The above description is only of the preferred embodiments of the present utility model and is not intended to limit the present utility model, but various modifications and variations can be made to the present utility model by those skilled in the art. Any modification, equivalent replacement, improvement, etc. made within the spirit and principle of the present utility model should be included in the protection scope of the present utility model.

Claims (10)

1. A sampling device for a bio-organic fertilizer, comprising:

the outer cylinder is vertically arranged, the lower end of the outer cylinder is closed, and an opening is formed in the side wall of the outer cylinder, which is close to the lower end of the outer cylinder; a baffle plate extending outwards is arranged on the side wall of the outer cylinder and positioned at the lower end of the opening; the outer cylinder is connected with a first driving component for driving the outer cylinder to move in the vertical direction;

the sampling rod, one end of the sampling rod stretches into the outer cylinder, and the sampling rod can rotate relative to the outer cylinder; a sampling cavity is arranged on one side of the sampling rod, which is close to the lower end of the sampling rod; the sampling rod is connected with a second driving component for driving the sampling rod to rotate; the sampling lever is rotatable between a first position and a second position; when in the first position, the inner wall of the outer cylinder seals the sampling cavity; in the second position, the sampling cavity is in communication with the opening;

the temperature detection component is fixed at the lower end of the outer cylinder;

and the controller is respectively connected with the first driving assembly, the second driving assembly and the temperature detection assembly.

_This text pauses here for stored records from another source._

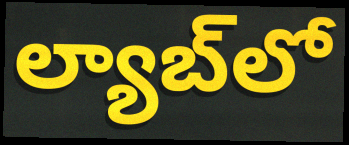
ల్యాబ్‌లోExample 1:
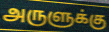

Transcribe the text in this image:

அருளுக்கு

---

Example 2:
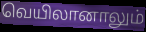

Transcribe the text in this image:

வெயிலானாலும்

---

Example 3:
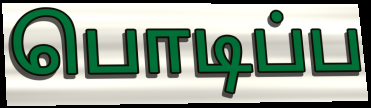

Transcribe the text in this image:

பொடிப்ப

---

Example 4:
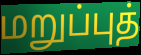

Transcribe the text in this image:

மறுப்புத்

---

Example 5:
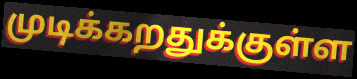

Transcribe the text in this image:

முடிக்கறதுக்குள்ளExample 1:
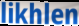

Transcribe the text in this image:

likhlen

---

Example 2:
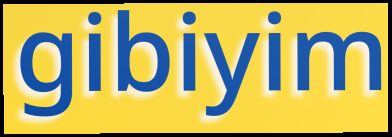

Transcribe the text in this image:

gibiyim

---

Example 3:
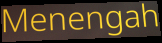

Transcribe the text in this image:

Menengah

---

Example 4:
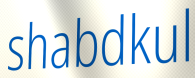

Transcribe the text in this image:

shabdkul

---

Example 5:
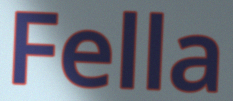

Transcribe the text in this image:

Fella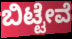
ಬಿಟ್ಟೇವೆ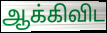
ஆக்கிவிட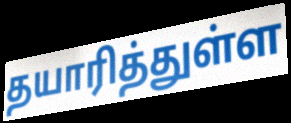
தயாரித்துள்ளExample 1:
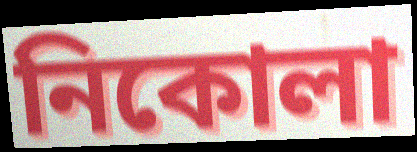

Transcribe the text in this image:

নিকোলা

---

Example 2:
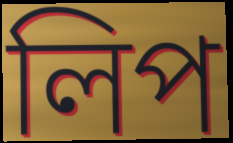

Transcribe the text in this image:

লিপ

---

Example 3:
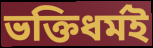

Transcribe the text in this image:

ভক্তিধৰ্মই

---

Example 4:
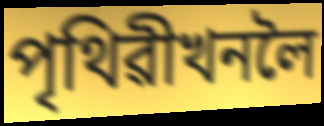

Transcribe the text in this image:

পৃথিৱীখনলৈ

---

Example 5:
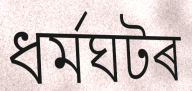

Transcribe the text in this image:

ধৰ্মঘটৰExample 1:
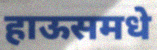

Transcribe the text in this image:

हाऊसमधे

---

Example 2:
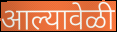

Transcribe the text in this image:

आल्यावेळी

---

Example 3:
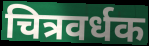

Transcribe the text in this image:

चित्रवर्धक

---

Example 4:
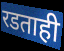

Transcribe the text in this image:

रडताही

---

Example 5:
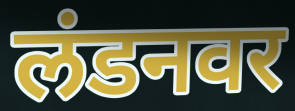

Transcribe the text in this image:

लंडनवर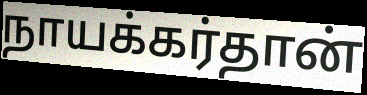
நாயக்கர்தான்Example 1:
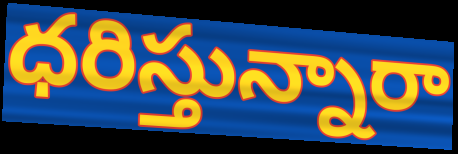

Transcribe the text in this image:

ధరిస్తున్నారా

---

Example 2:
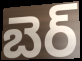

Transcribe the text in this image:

బెర్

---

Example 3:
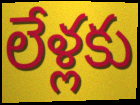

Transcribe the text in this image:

లేళ్లకు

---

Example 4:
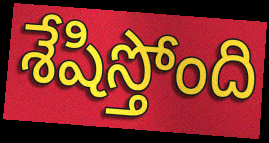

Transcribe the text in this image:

శేషిస్తోంది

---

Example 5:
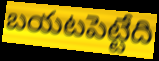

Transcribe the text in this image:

బయటపెట్టేది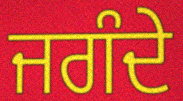
ਜਗੰਦੇ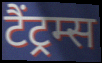
टैंट्रम्स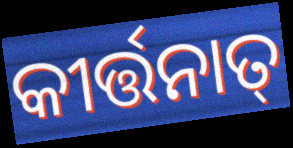
କୀର୍ତ୍ତନାତ୍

2. The sampling device for bio-organic fertilizer according to claim 1, further comprising a box, wherein a guide rail is arranged above the box, a cross beam moving along the guide rail is arranged on the guide rail, a moving block moving along the cross beam is arranged on the cross beam, and the first driving assembly is fixed on the moving block.

3. The sampling device for bio-organic fertilizer according to claim 2, wherein the extending direction of the guide rail is perpendicular to the extending direction of the cross beam.

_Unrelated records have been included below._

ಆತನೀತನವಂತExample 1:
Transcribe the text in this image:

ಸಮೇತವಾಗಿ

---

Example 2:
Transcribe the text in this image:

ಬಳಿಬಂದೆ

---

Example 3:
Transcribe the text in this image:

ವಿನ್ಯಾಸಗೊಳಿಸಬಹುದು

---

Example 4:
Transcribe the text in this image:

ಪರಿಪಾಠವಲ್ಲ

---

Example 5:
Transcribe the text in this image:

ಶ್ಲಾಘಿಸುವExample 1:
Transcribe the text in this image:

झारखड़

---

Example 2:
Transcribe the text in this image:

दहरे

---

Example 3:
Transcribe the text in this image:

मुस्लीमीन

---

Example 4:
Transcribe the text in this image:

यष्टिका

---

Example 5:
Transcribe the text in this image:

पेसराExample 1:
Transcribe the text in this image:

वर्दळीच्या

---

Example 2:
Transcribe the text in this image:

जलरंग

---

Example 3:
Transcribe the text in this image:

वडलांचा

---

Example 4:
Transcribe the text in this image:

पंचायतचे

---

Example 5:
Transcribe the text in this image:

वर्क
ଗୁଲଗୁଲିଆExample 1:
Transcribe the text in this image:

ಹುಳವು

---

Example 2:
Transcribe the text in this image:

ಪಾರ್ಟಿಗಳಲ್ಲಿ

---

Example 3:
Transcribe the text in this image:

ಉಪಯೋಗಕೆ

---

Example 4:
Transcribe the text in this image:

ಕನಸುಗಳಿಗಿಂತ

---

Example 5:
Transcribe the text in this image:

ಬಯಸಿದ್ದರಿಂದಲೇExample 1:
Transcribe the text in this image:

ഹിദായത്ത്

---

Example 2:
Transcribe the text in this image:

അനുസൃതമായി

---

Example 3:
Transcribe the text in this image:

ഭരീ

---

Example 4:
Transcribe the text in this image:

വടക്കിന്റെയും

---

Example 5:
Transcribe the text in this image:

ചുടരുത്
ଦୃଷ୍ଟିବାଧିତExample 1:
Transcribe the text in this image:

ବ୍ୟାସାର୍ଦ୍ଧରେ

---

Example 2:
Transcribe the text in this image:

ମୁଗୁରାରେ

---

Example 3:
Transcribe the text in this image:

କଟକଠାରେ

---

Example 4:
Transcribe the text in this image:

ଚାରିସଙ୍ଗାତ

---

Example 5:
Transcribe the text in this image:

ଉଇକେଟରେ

4. The sampling device for bio-organic fertilizer according to claim 2, wherein the cross beam is connected with a third driving component for driving the cross beam to move, the moving block is connected with a fourth driving component for driving the moving block to move, and the third driving component and the fourth driving component are connected with the controller.

5. The sampling device for bio-organic fertilizer according to claim 4, wherein the first driving assembly is a screw rod, the second driving assembly, the third driving assembly and the fourth driving assembly are all servo motors, the temperature detecting assembly is an electronic thermometer or a temperature sensor, and the controller is a PLC or a single chip microcomputer.

6. The sampling device for bio-organic fertilizer according to claim 1, wherein the bottom of the outer cylinder is in a reverse taper shape.

7. A sampling device for a bio-organic fertilizer according to claim 1 wherein the baffle extends outwardly in a vertically upward direction.

8. The sampling device for a bio-organic fertilizer according to claim 1, wherein the outer cylinder is in clearance fit with the sampling rod, and the outer cylinder is rotatably connected with the sampling rod through a plurality of bearings.

9. A sampling device for a bio-organic fertilizer according to claim 1 wherein the lowermost side wall of the sampling chamber is inclined downwardly in an inside-out direction.

10. The sampling device for bio-organic fertilizer according to claim 1, wherein the controller is connected with an alarm.